═══ BRANO FORNITO ═══
Una buona formazione universitaria è un’impresa costosa. Nella maggior parte dei Paesi Ocse il governo finanzia le università in maniera preponderante. In Inghilterra, invece, è il contrario: lo studente paga le tasse, sostenute da un prestito. Poiché il governo britannico fornisce il prestito per le tasse, esso ha fissato il tetto massimo delle tasse. Le università inglesi hanno triplicato il numero di studenti internazionali a cui possono applicare una retta di mercato per evitare l’erosione delle risorse finanziarie per la ricerca: in questo modo, il sistema è passato dall’essere prevalentemente finanziato dal governo a sistema pubblico finanziato da privati.
Si possono trarre molti insegnamenti da questo esperimento. In primo luogo, in tutto il mondo c’è una grande voglia di andare all’università e gli studenti e le famiglie sono disposti a contrarre ingenti prestiti per farlo. Tuttavia, un mercato dei prestiti agli studenti di per sé non porta a un sistema universitario differenziato ed efficace.
═══ ESTRATTI DEI DATI ═══
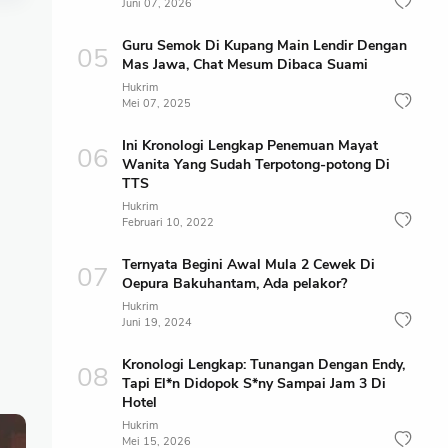
Juni 07, 2026
Guru Semok Di Kupang Main Lendir Dengan
Mas Jawa, Chat Mesum Dibaca Suami
Hukrim
Mei 07, 2025
Ini Kronologi Lengkap Penemuan Mayat
Wanita Yang Sudah Terpotong-potong Di
TTS
Hukrim
Februari 10, 2022
Ternyata Begini Awal Mula 2 Cewek Di
Oepura Bakuhantam, Ada pelakor?
Hukrim
Juni 19, 2024
Kronologi Lengkap: Tunangan Dengan Endy,
Tapi El*n Didopok S*ny Sampai Jam 3 Di
Hotel
Hukrim
Mei 15, 2026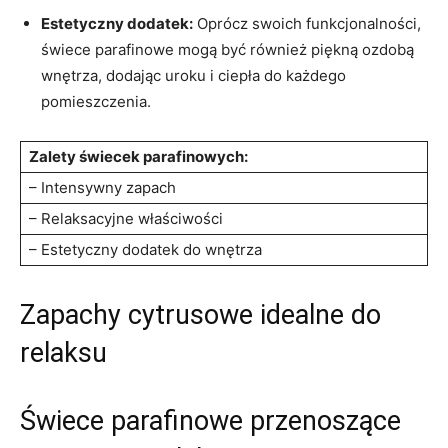
Estetyczny dodatek:
Oprócz swoich funkcjonalności,
świece parafinowe mogą być również piękną ozdobą⁤
wnętrza, dodając ⁣uroku i ciepła do każdego
pomieszczenia.
Zalety świecek parafinowych:
– Intensywny⁢ zapach
– Relaksacyjne właściwości
– Estetyczny dodatek do wnętrza
Zapachy cytrusowe idealne ⁢do
relaksu
Świece ⁢parafinowe przenoszące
═══
▶ **CONSEGNA 1**: Riproduci fedelmente la parte del brano sul finanziamento delle università che si apre con le parole contenenti "Una buona formazione" e si chiude con "finanziato da privati.".
▶ **CONSEGNA 2**: Secondo il brano sul finanziamento delle università, chi paga le tasse universitarie in Inghilterra?
▶ **CONSEGNA 3**: Prosegui il brano sul finanziamento delle università partendo dopo la sua ultima frase.

▶ **RISPOSTA 1**:
Una buona formazione universitaria è un’impresa costosa. Nella maggior parte dei Paesi Ocse il governo finanzia le università in maniera preponderante. In Inghilterra, invece, è il contrario: lo studente paga le tasse, sostenute da un prestito. Poiché il governo britannico fornisce il prestito per le tasse, esso ha fissato il tetto massimo delle tasse. Le università inglesi hanno triplicato il numero di studenti internazionali a cui possono applicare una retta di mercato per evitare l’erosione delle risorse finanziarie per la ricerca: in questo modo, il sistema è passato dall’essere prevalentemente finanziato dal governo a sistema pubblico finanziato da privati.

▶ **RISPOSTA 2**: Lo studente, sostenuto da un prestito.

▶ **RISPOSTA 3**:
Nel decidere chi debba pagare l’università bisogna riflettere su chi ne trae vantaggio. Andare all’università crea benefici privati in termini di «vantaggio salariale dei laureati». Eppure crea anche benefici per la società in termini di maggiori entrate fiscali, aumento della produttività e società più stabili e sane. Inoltre, le università creano anche beni pubblici in termini di ricerca. Chiedere a uno studente di sostenere la maggior parte di questi costi potrebbe essere un passo eccessivo.